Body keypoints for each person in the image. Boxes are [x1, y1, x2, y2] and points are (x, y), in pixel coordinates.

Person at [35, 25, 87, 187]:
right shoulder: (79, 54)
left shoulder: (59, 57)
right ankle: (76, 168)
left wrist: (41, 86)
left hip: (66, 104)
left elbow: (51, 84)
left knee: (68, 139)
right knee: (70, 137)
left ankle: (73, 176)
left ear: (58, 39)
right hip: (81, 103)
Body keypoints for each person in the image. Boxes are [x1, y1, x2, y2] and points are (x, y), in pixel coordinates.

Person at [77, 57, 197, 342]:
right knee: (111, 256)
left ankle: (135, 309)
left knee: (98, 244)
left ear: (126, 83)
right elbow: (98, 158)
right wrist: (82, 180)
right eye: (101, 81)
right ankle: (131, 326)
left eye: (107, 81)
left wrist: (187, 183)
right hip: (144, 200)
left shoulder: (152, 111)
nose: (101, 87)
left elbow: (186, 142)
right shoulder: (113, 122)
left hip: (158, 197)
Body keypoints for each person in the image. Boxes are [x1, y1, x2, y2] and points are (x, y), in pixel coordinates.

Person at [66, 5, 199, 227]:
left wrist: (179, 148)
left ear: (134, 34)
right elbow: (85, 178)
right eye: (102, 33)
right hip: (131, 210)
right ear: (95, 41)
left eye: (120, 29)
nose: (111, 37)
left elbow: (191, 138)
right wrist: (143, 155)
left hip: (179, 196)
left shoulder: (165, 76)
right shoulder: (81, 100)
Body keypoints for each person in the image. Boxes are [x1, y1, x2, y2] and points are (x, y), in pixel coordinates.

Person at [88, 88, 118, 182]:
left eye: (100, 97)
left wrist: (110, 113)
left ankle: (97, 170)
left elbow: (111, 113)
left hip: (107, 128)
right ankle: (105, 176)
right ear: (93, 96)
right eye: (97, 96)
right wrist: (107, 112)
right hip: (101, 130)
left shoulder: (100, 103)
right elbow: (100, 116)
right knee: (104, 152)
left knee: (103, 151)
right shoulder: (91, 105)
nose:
--------
Keep only those lines of the records that hold "ankle", and return them.

right ankle: (76, 168)
left ankle: (73, 176)
left ankle: (135, 309)
right ankle: (131, 326)
left ankle: (97, 170)
right ankle: (105, 176)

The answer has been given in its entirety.